December 1, 2007 - ETA suspects kill two Guardia Civil policemen working undercover in France.
January 14, 2008 - Zapatero rules out any chance of peace talks with ETA and says its only option is unilateral surrender.
— March 7 - Isaias Carrasco, former councilor for the Socialist Party, is killed in Mondragon. ETA later claims responsibility.
— November 5 - ETA claims responsibility for 10 bombings and says it will press its campaign for Basque rights.
— November 17 - ETA’s suspected military leader, Garikoitz Aspiazu Rubina, known by aliases “Txeroki” or “Cherokee,” is arrested in France’s Pyrenean region, near the Spanish border.
— December 3 - Ignacio Uria, owner of the construction company Altuna y Uria, is shot dead in Azpeitia. ETA later claims responsibility for the killing.

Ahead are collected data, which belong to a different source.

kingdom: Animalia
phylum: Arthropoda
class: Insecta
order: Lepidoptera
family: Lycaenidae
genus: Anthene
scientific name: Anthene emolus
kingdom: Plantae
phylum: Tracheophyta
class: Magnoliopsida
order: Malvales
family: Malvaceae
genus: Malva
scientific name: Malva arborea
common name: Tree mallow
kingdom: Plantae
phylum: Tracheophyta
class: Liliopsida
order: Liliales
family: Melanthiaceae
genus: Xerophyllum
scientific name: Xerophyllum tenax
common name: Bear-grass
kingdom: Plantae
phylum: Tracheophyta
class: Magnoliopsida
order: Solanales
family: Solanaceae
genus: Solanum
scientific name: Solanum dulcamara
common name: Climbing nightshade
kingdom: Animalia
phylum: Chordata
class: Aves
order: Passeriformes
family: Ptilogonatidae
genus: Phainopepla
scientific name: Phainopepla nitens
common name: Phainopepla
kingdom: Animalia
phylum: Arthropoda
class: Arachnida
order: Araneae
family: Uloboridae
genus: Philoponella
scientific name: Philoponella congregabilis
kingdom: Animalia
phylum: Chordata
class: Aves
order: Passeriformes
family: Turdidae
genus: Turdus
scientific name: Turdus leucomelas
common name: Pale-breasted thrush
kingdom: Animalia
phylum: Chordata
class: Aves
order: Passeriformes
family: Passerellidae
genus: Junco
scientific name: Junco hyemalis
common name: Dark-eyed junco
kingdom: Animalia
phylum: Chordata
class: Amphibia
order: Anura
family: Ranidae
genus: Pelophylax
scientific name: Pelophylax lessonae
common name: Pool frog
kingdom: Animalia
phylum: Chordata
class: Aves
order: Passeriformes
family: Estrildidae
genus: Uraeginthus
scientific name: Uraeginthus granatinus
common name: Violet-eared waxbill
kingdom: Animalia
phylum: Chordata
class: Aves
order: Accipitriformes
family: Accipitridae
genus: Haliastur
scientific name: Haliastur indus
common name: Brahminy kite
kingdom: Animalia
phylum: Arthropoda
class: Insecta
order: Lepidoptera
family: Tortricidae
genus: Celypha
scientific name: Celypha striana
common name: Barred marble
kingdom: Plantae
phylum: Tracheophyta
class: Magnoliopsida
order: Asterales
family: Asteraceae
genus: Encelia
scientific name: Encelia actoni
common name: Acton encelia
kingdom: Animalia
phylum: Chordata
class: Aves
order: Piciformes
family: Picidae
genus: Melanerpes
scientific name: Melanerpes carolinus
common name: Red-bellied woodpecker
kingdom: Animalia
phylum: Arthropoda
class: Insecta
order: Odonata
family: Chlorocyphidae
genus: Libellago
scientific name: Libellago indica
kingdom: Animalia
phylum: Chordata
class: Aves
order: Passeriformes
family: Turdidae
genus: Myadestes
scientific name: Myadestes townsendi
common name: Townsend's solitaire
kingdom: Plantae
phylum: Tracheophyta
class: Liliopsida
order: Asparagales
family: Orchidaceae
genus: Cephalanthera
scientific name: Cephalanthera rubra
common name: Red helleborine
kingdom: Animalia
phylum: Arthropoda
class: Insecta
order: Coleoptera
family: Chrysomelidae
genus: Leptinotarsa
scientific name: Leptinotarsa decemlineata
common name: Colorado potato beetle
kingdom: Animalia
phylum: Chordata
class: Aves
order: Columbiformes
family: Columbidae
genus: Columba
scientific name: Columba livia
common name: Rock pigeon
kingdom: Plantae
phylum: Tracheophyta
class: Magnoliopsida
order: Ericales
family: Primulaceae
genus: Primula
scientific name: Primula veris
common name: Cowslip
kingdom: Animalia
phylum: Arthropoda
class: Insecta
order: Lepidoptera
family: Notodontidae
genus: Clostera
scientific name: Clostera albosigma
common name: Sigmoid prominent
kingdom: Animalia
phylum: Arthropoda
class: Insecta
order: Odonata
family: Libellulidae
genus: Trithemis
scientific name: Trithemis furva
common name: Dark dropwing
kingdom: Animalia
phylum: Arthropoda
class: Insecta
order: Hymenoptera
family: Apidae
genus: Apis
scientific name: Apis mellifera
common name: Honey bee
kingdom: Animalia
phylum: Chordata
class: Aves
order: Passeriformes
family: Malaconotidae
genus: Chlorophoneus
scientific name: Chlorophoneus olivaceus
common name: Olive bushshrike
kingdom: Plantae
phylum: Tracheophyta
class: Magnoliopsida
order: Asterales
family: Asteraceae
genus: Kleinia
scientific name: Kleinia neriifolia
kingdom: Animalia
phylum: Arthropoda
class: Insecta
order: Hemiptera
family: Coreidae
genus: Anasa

— December 8 - French police announce the arrest of a man identified as Balak, presumed successor to Txeroki.
April 18, 2009 - Jurdan Martitegi, ETA’s new military leader known as “the giant,” is arrested in southern France.
— August 9 - ETA claims responsibility for bombs in the previous two months which killed three policemen and injured 46.
— November 14 - Batasuna calls for talks between ETA and Spain based on principles used in Northern Ireland’s peace process. Spain rejects the overtures the next day.
February 28, 2010 - Ibon Gogeascoechea, ETA’s latest top leader and on the run since 1997, is arrested in Normandy.
— March 17 - A French police officer is shot and killed near Paris after suspected ETA rebels fire on his patrol while leaving a car robbery scene.
— September 5 - ETA decides to stop carrying out armed attacks, according to a statement published by Basque-language newspaper Gara on its website.
— September 26 - ETA lays out conditions for an end to its violent campaign, warning that it reserves the right to defend itself during a so-called “ceasefire.”
— October 28 - Batasuna says it will reject violence in its drive to be legalized but the government says it must go further to be able to participate in elections.
January 10, 2011 - “ETA has decided to declare a permanent and general ceasefire, which may be verified by the international community,” says a statement published on the website of Basque regional newspaper Gara.
— Spain rejects the ceasefire. Deputy Prime Minister Alfredo Perez Rubalcaba says ETA must permanently renounce violence and put a definitive and irreversible end to its activities.
September 23 - ETA prisoners across Spain and France join a call for a permanent ceasefire by the separatist group. The government says the next day that the move is welcome but is welcome but does not go far enough as ETA must disband.
October 1 - Spain’s banned Ekin organization, a support group for ETA, decides to disband.
October 17 - High-profile figures including former U.N. Secretary General Kofi Annan and Sinn Fein leader Gerry Adams attended a conference in San Sebastian, the Basque region, as pressure intensified on ETA to renounce violence.